### TEXT SHOWN
####################
Early flattening of dark matter cusps in dwarf spheroidal galaxies
Carlo Nipoti (1), James Binney (2) ((1) Bologna University, (2) Oxford, University)

TL;DR
This paper proposes that star formation and gas dynamics in dwarf spheroidal galaxies can rapidly erase dark matter cusps, transforming them into cores before stellar feedback occurs.
Contribution
It introduces an analytic and numerical model showing how gas inflow and cloud formation lead to dark matter cusp flattening prior to stellar feedback.
Findings
Dark matter cusps are likely erased by gas dynamics and cloud interactions.
Cores form with a shallow density slope gamma=0 before feedback effects.
Dark matter remains dominant in the final mass distribution.
####################
### TASK TO CARRY OUT
Quote the dark matter cusps summary starting at "Contribution" and ending at "and cloud interactions.".
####################
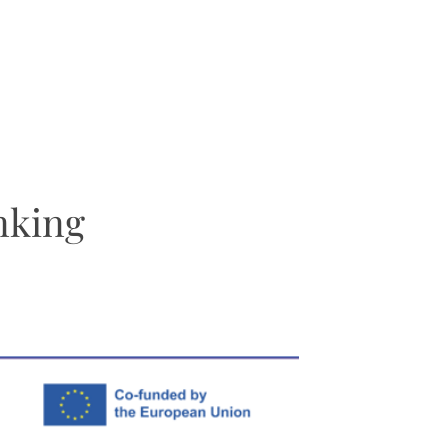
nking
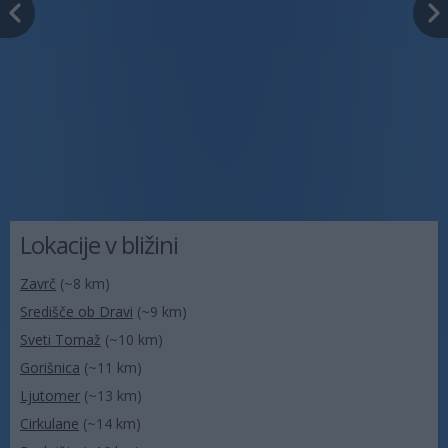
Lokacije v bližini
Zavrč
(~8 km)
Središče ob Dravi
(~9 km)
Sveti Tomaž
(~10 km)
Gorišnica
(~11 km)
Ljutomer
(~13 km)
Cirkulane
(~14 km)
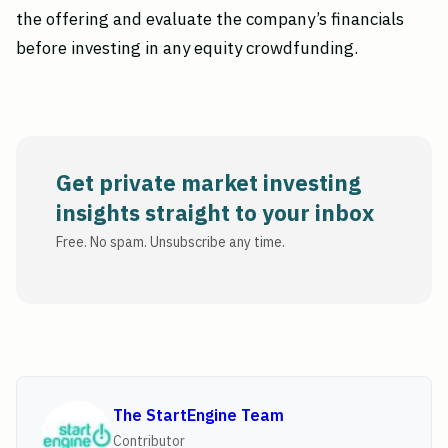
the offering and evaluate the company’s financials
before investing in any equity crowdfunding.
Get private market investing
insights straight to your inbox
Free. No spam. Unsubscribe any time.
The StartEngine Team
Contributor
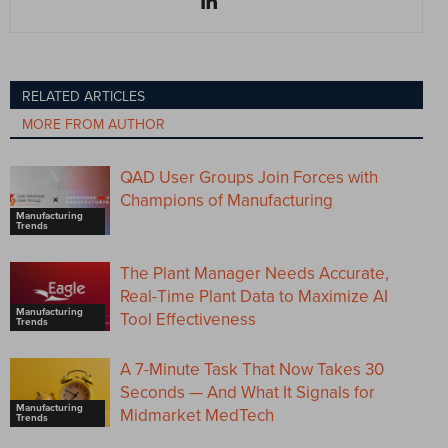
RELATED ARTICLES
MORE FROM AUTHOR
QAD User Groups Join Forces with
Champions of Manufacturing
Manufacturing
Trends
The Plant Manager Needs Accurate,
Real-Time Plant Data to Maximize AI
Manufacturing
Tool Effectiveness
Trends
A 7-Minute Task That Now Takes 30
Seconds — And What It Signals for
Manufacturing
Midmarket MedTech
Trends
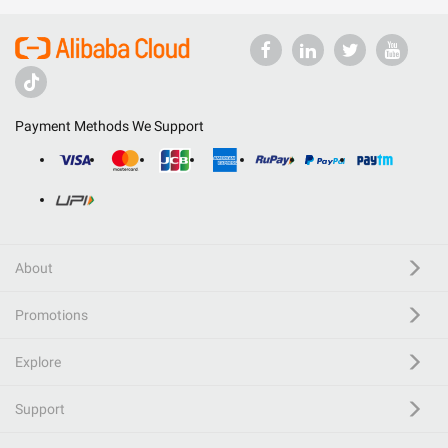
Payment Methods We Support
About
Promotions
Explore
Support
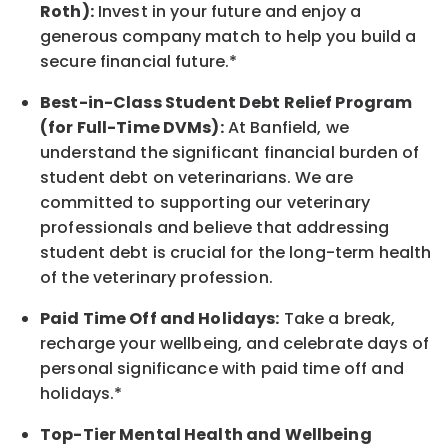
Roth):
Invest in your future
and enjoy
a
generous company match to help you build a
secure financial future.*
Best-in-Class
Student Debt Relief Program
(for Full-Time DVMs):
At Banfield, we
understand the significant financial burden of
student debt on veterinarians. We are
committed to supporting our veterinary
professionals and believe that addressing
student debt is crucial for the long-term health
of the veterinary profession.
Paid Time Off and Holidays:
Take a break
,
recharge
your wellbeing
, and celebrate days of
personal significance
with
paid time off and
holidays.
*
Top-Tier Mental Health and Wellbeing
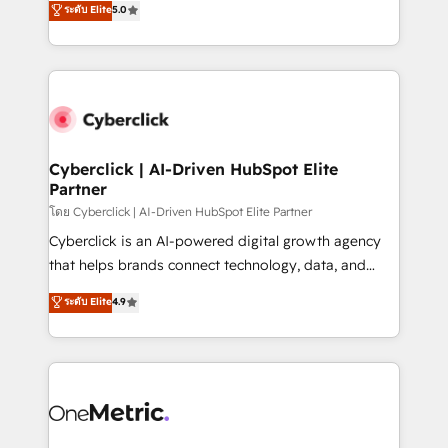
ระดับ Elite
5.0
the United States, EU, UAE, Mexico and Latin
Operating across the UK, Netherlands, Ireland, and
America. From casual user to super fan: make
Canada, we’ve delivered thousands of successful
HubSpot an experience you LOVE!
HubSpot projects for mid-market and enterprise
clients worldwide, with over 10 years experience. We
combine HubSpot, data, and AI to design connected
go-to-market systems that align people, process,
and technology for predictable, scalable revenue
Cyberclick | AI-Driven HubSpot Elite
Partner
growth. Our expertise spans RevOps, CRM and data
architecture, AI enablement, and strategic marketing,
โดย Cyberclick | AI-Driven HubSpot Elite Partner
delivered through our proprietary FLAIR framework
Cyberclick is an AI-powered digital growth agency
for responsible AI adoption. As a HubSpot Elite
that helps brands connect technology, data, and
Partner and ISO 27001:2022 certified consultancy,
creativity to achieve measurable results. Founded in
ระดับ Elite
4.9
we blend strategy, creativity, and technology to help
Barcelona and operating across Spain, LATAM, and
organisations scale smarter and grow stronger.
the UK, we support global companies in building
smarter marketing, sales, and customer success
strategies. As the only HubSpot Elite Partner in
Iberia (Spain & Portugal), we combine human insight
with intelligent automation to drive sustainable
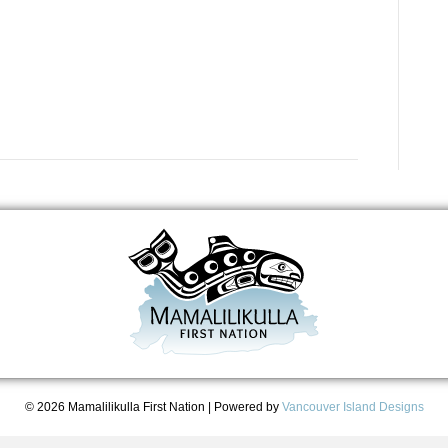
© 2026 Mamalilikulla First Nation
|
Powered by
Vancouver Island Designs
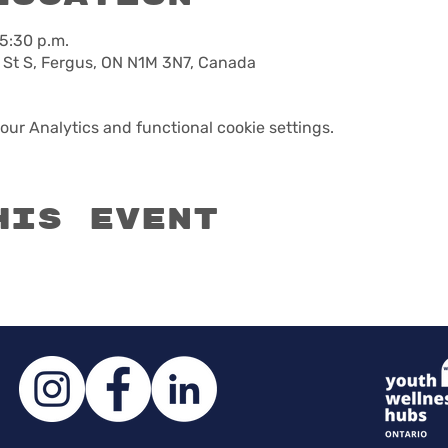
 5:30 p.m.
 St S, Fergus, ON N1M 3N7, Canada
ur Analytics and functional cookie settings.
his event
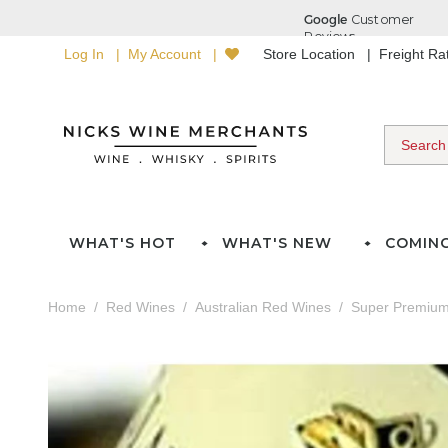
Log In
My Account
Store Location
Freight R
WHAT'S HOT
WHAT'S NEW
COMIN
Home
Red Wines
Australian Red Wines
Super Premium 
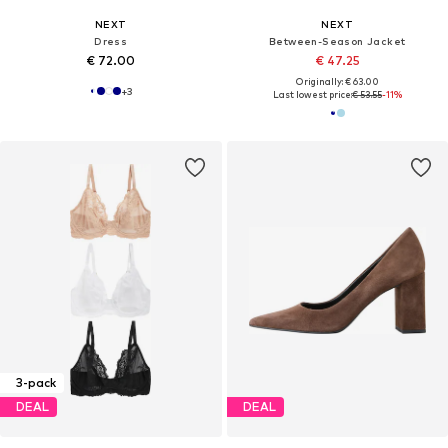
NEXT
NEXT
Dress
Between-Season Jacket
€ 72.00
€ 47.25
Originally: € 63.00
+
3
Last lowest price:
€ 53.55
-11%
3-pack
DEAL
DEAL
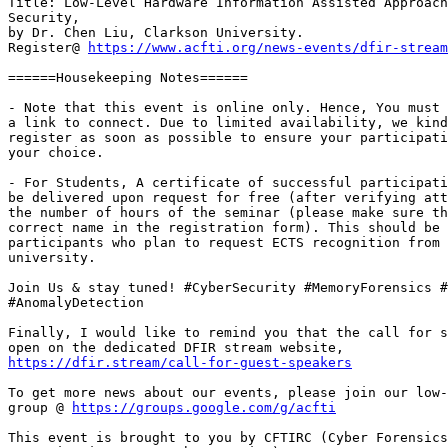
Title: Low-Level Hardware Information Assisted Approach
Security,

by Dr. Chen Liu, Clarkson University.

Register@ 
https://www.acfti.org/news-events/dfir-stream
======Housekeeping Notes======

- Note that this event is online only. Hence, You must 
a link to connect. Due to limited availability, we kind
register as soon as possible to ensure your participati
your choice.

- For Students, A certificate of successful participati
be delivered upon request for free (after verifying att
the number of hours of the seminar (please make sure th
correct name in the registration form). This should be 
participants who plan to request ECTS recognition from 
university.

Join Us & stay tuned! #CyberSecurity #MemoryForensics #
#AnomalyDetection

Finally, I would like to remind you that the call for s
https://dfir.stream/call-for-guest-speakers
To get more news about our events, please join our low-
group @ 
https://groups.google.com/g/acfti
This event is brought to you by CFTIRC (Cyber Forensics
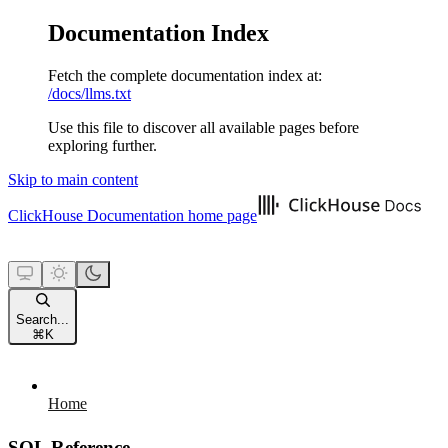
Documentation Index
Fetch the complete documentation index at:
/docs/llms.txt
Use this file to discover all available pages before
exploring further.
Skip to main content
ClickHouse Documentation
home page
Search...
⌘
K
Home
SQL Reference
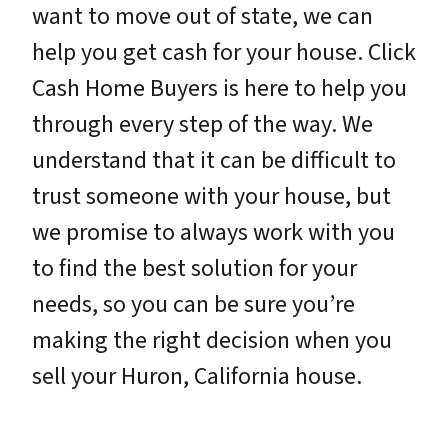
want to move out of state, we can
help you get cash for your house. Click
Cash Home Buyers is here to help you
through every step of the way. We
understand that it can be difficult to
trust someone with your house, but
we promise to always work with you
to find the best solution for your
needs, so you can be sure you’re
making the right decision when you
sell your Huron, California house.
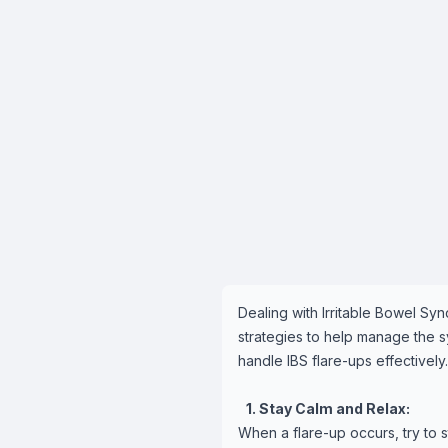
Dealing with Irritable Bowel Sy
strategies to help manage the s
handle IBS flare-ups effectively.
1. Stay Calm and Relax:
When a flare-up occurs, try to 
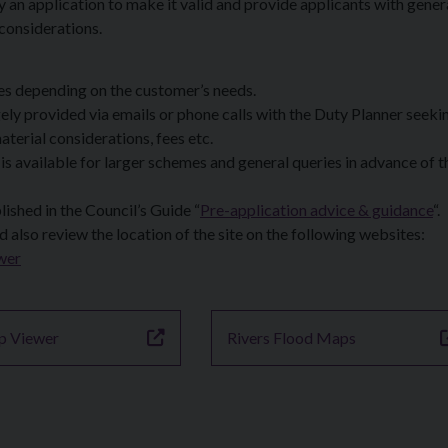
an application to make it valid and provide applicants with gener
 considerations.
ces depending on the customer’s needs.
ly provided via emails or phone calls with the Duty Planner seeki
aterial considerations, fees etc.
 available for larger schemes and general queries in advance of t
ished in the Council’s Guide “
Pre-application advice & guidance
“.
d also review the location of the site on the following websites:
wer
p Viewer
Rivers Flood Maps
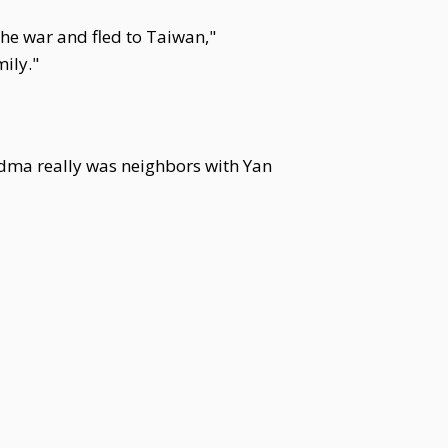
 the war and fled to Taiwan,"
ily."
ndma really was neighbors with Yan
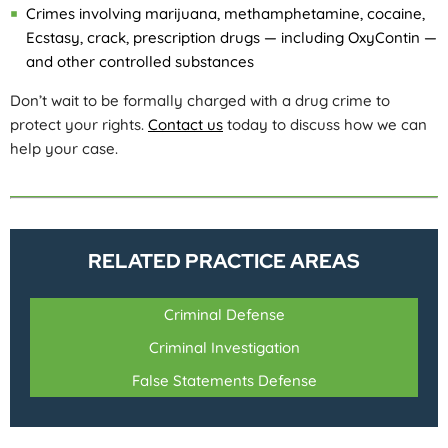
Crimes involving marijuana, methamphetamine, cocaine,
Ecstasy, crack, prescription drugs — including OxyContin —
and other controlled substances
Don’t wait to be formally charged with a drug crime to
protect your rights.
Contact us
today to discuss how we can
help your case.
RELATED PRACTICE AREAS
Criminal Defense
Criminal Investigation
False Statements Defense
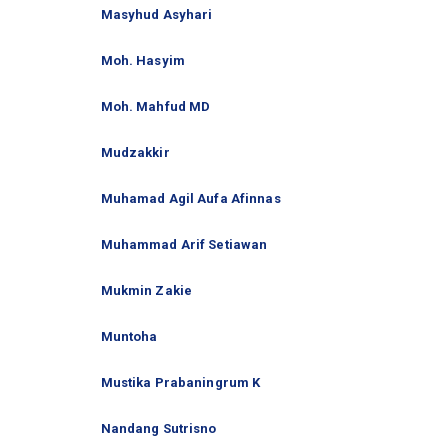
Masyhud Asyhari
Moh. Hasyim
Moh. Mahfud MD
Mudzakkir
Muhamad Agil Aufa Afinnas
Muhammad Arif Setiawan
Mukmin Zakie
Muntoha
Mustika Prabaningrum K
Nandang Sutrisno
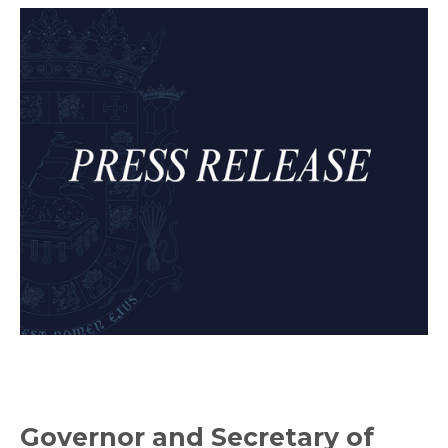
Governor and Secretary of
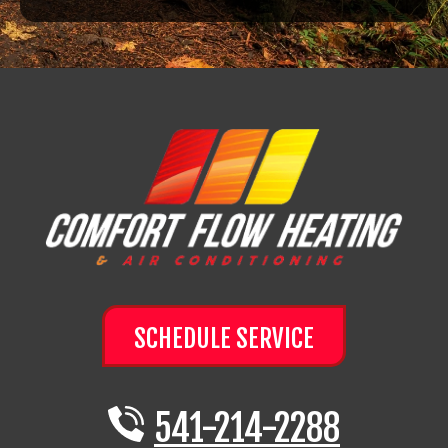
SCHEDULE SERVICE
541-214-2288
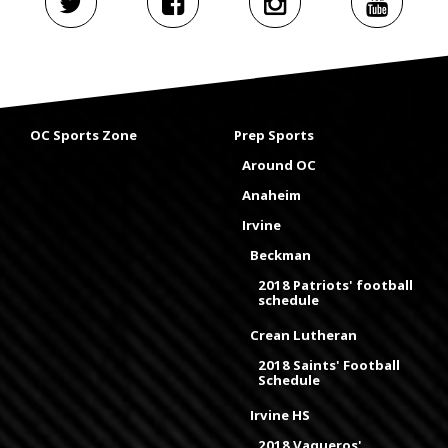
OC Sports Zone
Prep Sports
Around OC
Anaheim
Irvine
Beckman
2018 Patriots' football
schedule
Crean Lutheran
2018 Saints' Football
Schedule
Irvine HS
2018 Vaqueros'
####################
### TASK RESPONSE
Contribution
It introduces an analytic and numerical model showing how gas inflow and cloud formation lead to dark matter cusp flattening prior to stellar feedback.
Findings
Dark matter cusps are likely erased by gas dynamics and cloud interactions.